# Those family dogs



## bubblesaurus (Nov 13, 2014)

The rag-tag group that belongs to my family.

My boxer girl, Pita


----------



## Aqua Aurora (Oct 4, 2013)

who's that she looks to be scowling at hogging the chair?


----------



## Strawberry12 (Mar 6, 2015)

eeee puppies!


----------



## rubbie5837 (Dec 22, 2014)

OMG! BOXERS!!!! I want to just hug you and squeeze you and never let that cutie boxer mug go!!!!!


----------



## bubblesaurus (Nov 13, 2014)

Haha! That's Mimi, our 14 year-old lab/Shar-pei mix. Pita (boxer) is actually fast asleep. When there isn't enough room on the couch or chair for her, she just climbs on top of Mimi and falls asleep, like in these photos.

at rubbie5837, I LOVE her so much! She is honestly one of the dumbest dogs I have ever met, continues to amaze me, but she is so sweet and loving.


----------



## Polkadot (Feb 10, 2013)

Aww they are gorgeous! I love that first pic (SO sweet) and the third one is classic,lol.


----------



## bubblesaurus (Nov 13, 2014)

It's too funny. Pita really is a funny dog, but a real pain some times. She always finds a way to make herself to fit. 

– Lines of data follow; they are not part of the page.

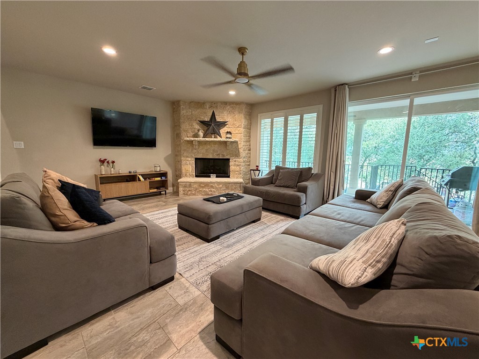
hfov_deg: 102.1
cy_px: 180
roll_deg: -0.8
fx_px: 194
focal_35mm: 14
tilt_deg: -8.1
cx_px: 240
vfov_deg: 85.7
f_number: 2.2
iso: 320
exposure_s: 1/60
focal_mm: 2.22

I love that we have photos of when we first rescued the boxer at 2 and Mimi photos of her now still doing the same thing and Mimi still tolerating it. Just funny how some things never change with dogs, they age, but the same habits persist.

Most recent one. March or May I think.








Four years ago.








Last year.


----------



## Polkadot (Feb 10, 2013)

Squeee!!!!!!!!!!!!!! <3 she is ADORABLE!


----------